残念ながら、一式物に関して無力なのは、旧来と同様なので、引き続き「按分法」を利
用しました。
また、Cを総てゼロにしたいユーザの為に、
計算式行の「無条件のゼロ化」と「自動振分」の二つの機能を用意しています。
この方式の長所は、②に違反しない範囲で、計算式に捉われないことです。
逆に短所は、処理時間が長いことです。

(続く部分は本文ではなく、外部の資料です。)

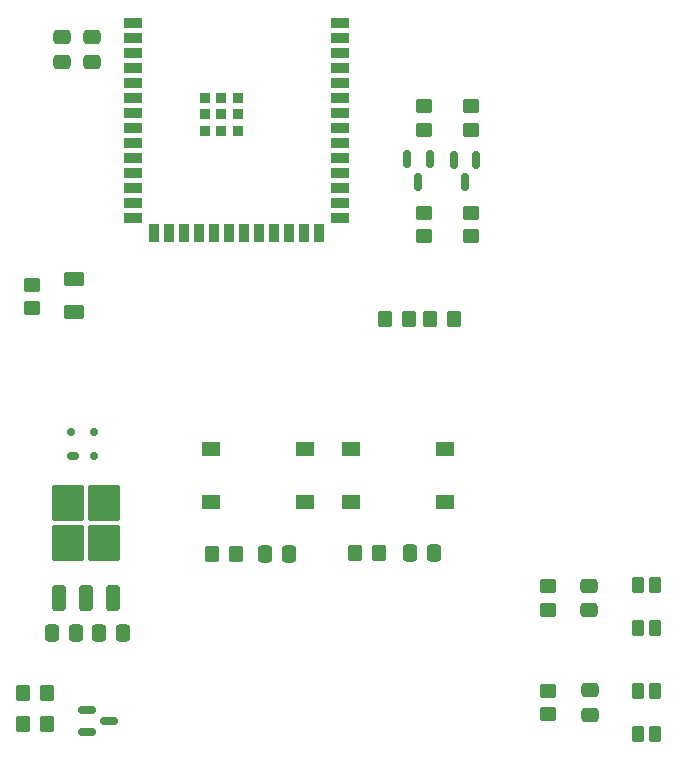
<source format=gbr>
%TF.GenerationSoftware,KiCad,Pcbnew,8.0.6*%
%TF.CreationDate,2024-11-05T15:10:12-06:00*%
%TF.ProjectId,werable_unit (1),77657261-626c-4655-9f75-6e6974202831,rev?*%
%TF.SameCoordinates,Original*%
%TF.FileFunction,Paste,Top*%
%TF.FilePolarity,Positive*%
%FSLAX46Y46*%
G04 Gerber Fmt 4.6, Leading zero omitted, Abs format (unit mm)*
G04 Created by KiCad (PCBNEW 8.0.6) date 2024-11-05 15:10:12*
%MOMM*%
%LPD*%
G01*
G04 APERTURE LIST*
G04 Aperture macros list*
%AMRoundRect*
0 Rectangle with rounded corners*
0 $1 Rounding radius*
0 $2 $3 $4 $5 $6 $7 $8 $9 X,Y pos of 4 corners*
0 Add a 4 corners polygon primitive as box body*
4,1,4,$2,$3,$4,$5,$6,$7,$8,$9,$2,$3,0*
0 Add four circle primitives for the rounded corners*
1,1,$1+$1,$2,$3*
1,1,$1+$1,$4,$5*
1,1,$1+$1,$6,$7*
1,1,$1+$1,$8,$9*
0 Add four rect primitives between the rounded corners*
20,1,$1+$1,$2,$3,$4,$5,0*
20,1,$1+$1,$4,$5,$6,$7,0*
20,1,$1+$1,$6,$7,$8,$9,0*
20,1,$1+$1,$8,$9,$2,$3,0*%
G04 Aperture macros list end*
%ADD10RoundRect,0.150000X-0.150000X0.587500X-0.150000X-0.587500X0.150000X-0.587500X0.150000X0.587500X0*%
%ADD11R,1.550000X1.300000*%
%ADD12RoundRect,0.250000X-0.450000X0.350000X-0.450000X-0.350000X0.450000X-0.350000X0.450000X0.350000X0*%
%ADD13RoundRect,0.250000X-0.350000X-0.450000X0.350000X-0.450000X0.350000X0.450000X-0.350000X0.450000X0*%
%ADD14RoundRect,0.250000X-0.337500X-0.475000X0.337500X-0.475000X0.337500X0.475000X-0.337500X0.475000X0*%
%ADD15R,1.498600X0.889000*%
%ADD16R,0.889000X1.498600*%
%ADD17R,0.889000X0.889000*%
%ADD18RoundRect,0.250000X0.450000X-0.350000X0.450000X0.350000X-0.450000X0.350000X-0.450000X-0.350000X0*%
%ADD19RoundRect,0.250000X0.275000X-0.450000X0.275000X0.450000X-0.275000X0.450000X-0.275000X-0.450000X0*%
%ADD20RoundRect,0.250000X-0.475000X0.337500X-0.475000X-0.337500X0.475000X-0.337500X0.475000X0.337500X0*%
%ADD21RoundRect,0.250000X0.350000X-0.850000X0.350000X0.850000X-0.350000X0.850000X-0.350000X-0.850000X0*%
%ADD22RoundRect,0.250000X1.125000X-1.275000X1.125000X1.275000X-1.125000X1.275000X-1.125000X-1.275000X0*%
%ADD23RoundRect,0.250000X0.475000X-0.337500X0.475000X0.337500X-0.475000X0.337500X-0.475000X-0.337500X0*%
%ADD24RoundRect,0.250000X0.625000X-0.375000X0.625000X0.375000X-0.625000X0.375000X-0.625000X-0.375000X0*%
%ADD25RoundRect,0.250000X0.337500X0.475000X-0.337500X0.475000X-0.337500X-0.475000X0.337500X-0.475000X0*%
%ADD26RoundRect,0.150000X-0.587500X-0.150000X0.587500X-0.150000X0.587500X0.150000X-0.587500X0.150000X0*%
%ADD27RoundRect,0.175000X0.325000X-0.175000X0.325000X0.175000X-0.325000X0.175000X-0.325000X-0.175000X0*%
%ADD28RoundRect,0.150000X0.150000X-0.200000X0.150000X0.200000X-0.150000X0.200000X-0.150000X-0.200000X0*%
G04 APERTURE END LIST*
D10*
%TO.C,Q2*%
X117346900Y-61216300D03*
X115446900Y-61216300D03*
X116396900Y-63091300D03*
%TD*%
D11*
%TO.C,SW4*%
X106769000Y-85634000D03*
X114719000Y-85634000D03*
X106769000Y-90134000D03*
X114719000Y-90134000D03*
%TD*%
D12*
%TO.C,R14*%
X116896900Y-56653800D03*
X116896900Y-58653800D03*
%TD*%
D13*
%TO.C,R9*%
X79000600Y-108940600D03*
X81000600Y-108940600D03*
%TD*%
%TO.C,R8*%
X78997500Y-106347000D03*
X80997500Y-106347000D03*
%TD*%
%TO.C,R25*%
X94989500Y-94546000D03*
X96989500Y-94546000D03*
%TD*%
D14*
%TO.C,C19*%
X111738500Y-94488000D03*
X113813500Y-94488000D03*
%TD*%
D15*
%TO.C,U10*%
X88278000Y-49604000D03*
X88278000Y-50874000D03*
X88278000Y-52144000D03*
X88278000Y-53414000D03*
X88278000Y-54684000D03*
X88278000Y-55954000D03*
X88278000Y-57224000D03*
X88278000Y-58494000D03*
X88278000Y-59764000D03*
X88278000Y-61034000D03*
X88278000Y-62304000D03*
X88278000Y-63574000D03*
X88278000Y-64844000D03*
X88278000Y-66114000D03*
D16*
X90043000Y-67364000D03*
X91313000Y-67364000D03*
X92583000Y-67364000D03*
X93853000Y-67364000D03*
X95123000Y-67364000D03*
X96393000Y-67364000D03*
X97663000Y-67364000D03*
X98933000Y-67364000D03*
X100203000Y-67364000D03*
X101473000Y-67364000D03*
X102743000Y-67364000D03*
X104013000Y-67364000D03*
D15*
X105778000Y-66114000D03*
X105778000Y-64844000D03*
X105778000Y-63574000D03*
X105778000Y-62304000D03*
X105778000Y-61034000D03*
X105778000Y-59764000D03*
X105778000Y-58494000D03*
X105778000Y-57224000D03*
X105778000Y-55954000D03*
X105778000Y-54684000D03*
X105778000Y-53414000D03*
X105778000Y-52144000D03*
X105778000Y-50874000D03*
X105778000Y-49604000D03*
D17*
X95778000Y-57324000D03*
X95778000Y-55924000D03*
X94378000Y-55924000D03*
X94378000Y-57324000D03*
X94378000Y-58724000D03*
X95778000Y-58724000D03*
X97178000Y-58724000D03*
X97178000Y-57324000D03*
X97178000Y-55924000D03*
%TD*%
D18*
%TO.C,R7*%
X79756000Y-73752000D03*
X79756000Y-71752000D03*
%TD*%
D12*
%TO.C,R15*%
X112896900Y-56653800D03*
X112896900Y-58653800D03*
%TD*%
D19*
%TO.C,SW5*%
X131021000Y-100805800D03*
X131021000Y-97205800D03*
X132461000Y-100805800D03*
X132461000Y-97205800D03*
%TD*%
D20*
%TO.C,C2*%
X126944000Y-106086500D03*
X126944000Y-108161500D03*
%TD*%
D12*
%TO.C,R20*%
X112896900Y-65653800D03*
X112896900Y-67653800D03*
%TD*%
D21*
%TO.C,U5*%
X82048000Y-98248000D03*
X84328000Y-98248000D03*
D22*
X82803000Y-93623000D03*
X85853000Y-93623000D03*
X82803000Y-90273000D03*
X85853000Y-90273000D03*
D21*
X86608000Y-98248000D03*
%TD*%
D19*
%TO.C,SW6*%
X131055000Y-109772000D03*
X131055000Y-106172000D03*
X132495000Y-109772000D03*
X132495000Y-106172000D03*
%TD*%
D13*
%TO.C,R18*%
X109621500Y-74676000D03*
X111621500Y-74676000D03*
%TD*%
D23*
%TO.C,C24*%
X82296000Y-52875000D03*
X82296000Y-50800000D03*
%TD*%
D13*
%TO.C,DNP*%
X113477800Y-74676000D03*
X115477800Y-74676000D03*
%TD*%
D24*
%TO.C,D6*%
X83312000Y-74044000D03*
X83312000Y-71244000D03*
%TD*%
D12*
%TO.C,R19*%
X116896900Y-65653800D03*
X116896900Y-67653800D03*
%TD*%
D13*
%TO.C,R26*%
X107113500Y-94488000D03*
X109113500Y-94488000D03*
%TD*%
D18*
%TO.C,R3*%
X123423800Y-99293300D03*
X123423800Y-97293300D03*
%TD*%
%TO.C,R2*%
X123444000Y-108124000D03*
X123444000Y-106124000D03*
%TD*%
D11*
%TO.C,SW3*%
X94921000Y-85634000D03*
X102871000Y-85634000D03*
X94921000Y-90134000D03*
X102871000Y-90134000D03*
%TD*%
D10*
%TO.C,Q3*%
X113396900Y-61153800D03*
X111496900Y-61153800D03*
X112446900Y-63028800D03*
%TD*%
D25*
%TO.C,C4*%
X83469250Y-101243000D03*
X81394250Y-101243000D03*
%TD*%
D14*
%TO.C,C18*%
X99452000Y-94546000D03*
X101527000Y-94546000D03*
%TD*%
D23*
%TO.C,C23*%
X84836000Y-52875000D03*
X84836000Y-50800000D03*
%TD*%
D26*
%TO.C,D4*%
X84362500Y-107767500D03*
X84362500Y-109667500D03*
X86237500Y-108717500D03*
%TD*%
D27*
%TO.C,D2*%
X83253000Y-86273000D03*
D28*
X84953000Y-86273000D03*
X84953000Y-84273000D03*
X83053000Y-84273000D03*
%TD*%
D20*
%TO.C,C1*%
X126923800Y-97255800D03*
X126923800Y-99330800D03*
%TD*%
D25*
%TO.C,C3*%
X87469250Y-101243000D03*
X85394250Y-101243000D03*
%TD*%
M02*

</source>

しかも規模の二乗に比例します。
4.手動による按分指示(モード8・9)
一式物の中には、複合単価に組み込まれるべきものもあり得ます。
そこで、ブラウズ中の明細行の内、チェックの付いた一式物(含計算式)の金額を、
チェックの無い明細行の単価に、按分して繰り込みます。
勿論、繰り込み先が無ければ、何もしません。
但し、このままでは、繰り込み先が余りにも漠然とするので、分類指定ができます。
指示は、按分元の計算式欄で
Dist=B(xxx;y1,y2,y3-y4,y5,,,)
と記入します。
xxx は使用する分類の種類(リンク番号)、
セミコロン以降の数値は、分類番号若しくはその範囲を表します。
(分類の種類と書きましたが、xxx は分類以外も可能です)
但し、この按分による単価への繰り込みは、合成品を含めないので、合成品が有る場
合は、ブラウズモードを「合成品を展開しない」にしてください。
このモードの長所は、希望する材料に繰り込みを指定できることですが、
逆に言えば、「手動による按分指示」では、指示の再現性が保障できません。
5.各行の按分指示による(モード10~15)
このモードでは、ブラウザからの指示を一切受けません。
従がって、如何なる表示状態でも、同一の繰り込み動作を行います。
但し、奇数モードの場合は、この操作範囲が左ペーンの選択工事内に限られます。
按分元となるのは、按分分類指定を持つ一式物若しくは計算式行です。
繰り込み先は、この按分分類指定を満たす分類の明細行で、自身が按分分類指定を
持たない行です。
繰り込みされたくない一式物や残価のある計算式の為に
Dist=B(xxx)
なる、空の按分分類指定を用意しました。
xxx は正の整数ですが、今後の機能アップに備えて、999 をお勧めします。
偶数・奇数共に3モード有るのは、合成品に対する繰り込み方の違いです。
10・11では、手動と同様に、合成品は対象外です。
12・13では、合成品も、内部限定ですが、明細間でのみ繰り込みます。
14・15では、自身の明細に含まれる合成品に対しても連鎖して繰り込みます。
これらのモードでは、按分指示を計算式行にも適用すれば、Cの取り扱いを個別(行
毎)に指定できるうえ、こちらも再現性に貢献できるようになります。
(計算式行の按分分類指定は、再計算に影響しません)
6.今後の課題
理論的には、ほぼ満足のいくコマンドに成長できましたが、使用目的に依っては、
多少の精度を犠牲にしてでも、複合単価を材料毎に端数処理したい場合も、有りそう
です。(最初の目的であった、LCC用の前処理では不要だった)
Tetra21の場合、必要な情報は総て揃っているので、要望があった時点で、
独立したコマンドとして実装(案)すべきと、思っております。